Les livres qui prennent aux tripes sont plus rares qu'on le pense. Chaque automne j'ai envie de mourir en est un. D'abord projet théâtral présenté lors du Carrefour international de Québec en 2009, il garde toute sa puissance une fois devenu objet littéraire.

Secrets: c'est le sous-titre de ce livre dans lequel on découvre 37 histoires que des gens ont racontées, dans le plus strict anonymat, aux auteurs. Ces secrets sont devenus monologues, lus et dits par des comédiens pendant un été dans des lieux publics de la ville de Québec. On imagine l'effet qu'ils devaient avoir sur les spectateurs, racontés dans l'intimité, un par un, sans filtre.

Une fois regroupés, leur force de frappe est cependant décuplée. Avec leur écriture fine très proche de l'oralité, les auteurs, les comédiens Véronique Côté et Steve Gagnon, manient habilement les changements de rythme et de ton en accord avec chaque récit.

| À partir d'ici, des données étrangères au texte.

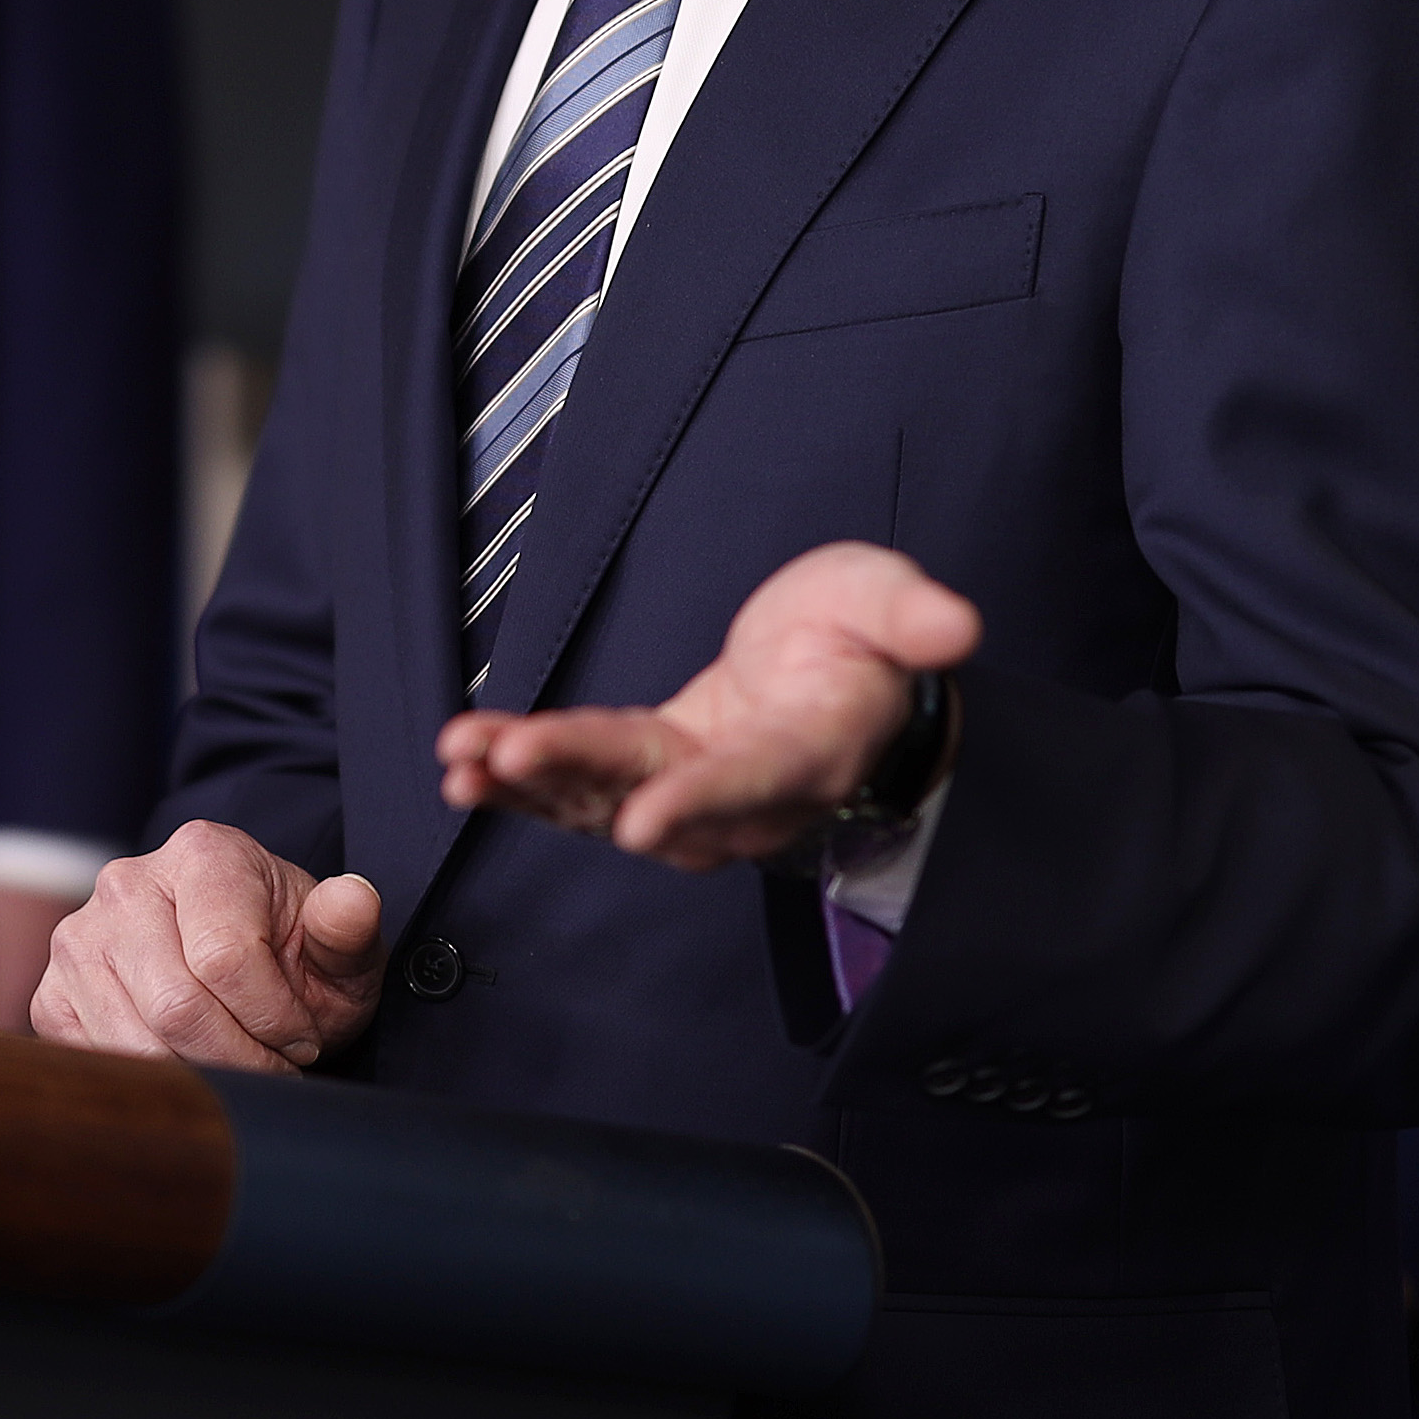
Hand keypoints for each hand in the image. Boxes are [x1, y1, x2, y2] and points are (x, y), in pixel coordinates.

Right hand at [28, 824, 387, 1069]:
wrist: (238, 963)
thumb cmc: (291, 958)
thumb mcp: (338, 948)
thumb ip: (347, 928)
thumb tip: (353, 901)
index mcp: (202, 854)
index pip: (224, 961)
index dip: (274, 1020)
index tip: (303, 1037)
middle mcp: (126, 885)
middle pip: (175, 1008)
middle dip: (240, 1057)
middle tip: (274, 1065)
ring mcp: (78, 939)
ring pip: (133, 1043)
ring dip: (199, 1075)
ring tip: (237, 1064)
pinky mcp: (52, 994)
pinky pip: (95, 1059)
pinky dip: (150, 1080)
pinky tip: (187, 1063)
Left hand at [439, 540, 977, 871]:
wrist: (838, 677)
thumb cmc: (864, 637)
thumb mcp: (889, 601)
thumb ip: (914, 617)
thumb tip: (957, 626)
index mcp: (812, 751)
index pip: (753, 782)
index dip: (698, 801)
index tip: (642, 818)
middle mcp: (747, 794)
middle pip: (655, 796)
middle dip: (576, 780)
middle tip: (505, 757)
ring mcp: (691, 794)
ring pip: (603, 803)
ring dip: (529, 786)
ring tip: (462, 760)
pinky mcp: (646, 778)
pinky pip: (578, 791)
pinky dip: (520, 781)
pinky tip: (462, 763)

Surtout, ils font une espèce de tour d'horizon d'humanité tellement émouvant qu'on a la gorge nouée deux fois sur trois. On ne ressort pas de ce livre indemne: il y a dans Chaque automne de la nostalgie, de la hargne, de la peur, de l'humour, de la tendresse et beaucoup, beaucoup d'amour - amour fou, éperdu, perdu, infini, déçu.

Au hasard dans ce florilège de tranches de vie, il y a ce jeune homme compulsif qui dérobe de menus objets à chacune de ses conquêtes, et ne trouve chez la dernière qu'un rouleau de papier de toilette. Ou cette femme qui jase sodomie avec ses amies enceintes et qui est «comme fière», mais «le monde entier attend un bébé». «J'aimerais ça être heureuse pour le monde entier, mais je suis juste tannée.» Cet homme amoureux d'une vendeuse de fruits, celui qui mange ses crottes de nez, mais «ça dérange-tu réellement quelqu'un?», cet autre qui veut de la lumière, mais se rend compte qu'il «ne la cherchait pas au bon endroit». «La lumière, elle vient de mon fils. Je sais pas comment j'ai fait pour arrêter de la voir.»

Dans ce livre à fleur de peau, les rapports filiaux dominent et c'est peut-être pour cette raison qu'il est si touchant: même s'il est souvent question de la douleur de la perte ou de l'absence de communication, on n'est ni dans l'amertume ni dans les reproches - le pain et le beurre de la fiction lorsqu'on aborde ce thème. C'est plutôt l'affection et l'amour, dits ou non dits, qui transpirent de ces relations parents-enfants, pas toujours parfaites mais uniques, essentielles, irremplaçables et indélébiles.

Ces secrets sont-ils réels ou inventés? Peu importe, puisqu'ils nous entraînent au coeur même de l'humain, dans le plus profond de son intimité, au plus près de sa blessure. Un travail d'orfèvre, solide et brillant, dont le principal défaut est d'être beaucoup trop court.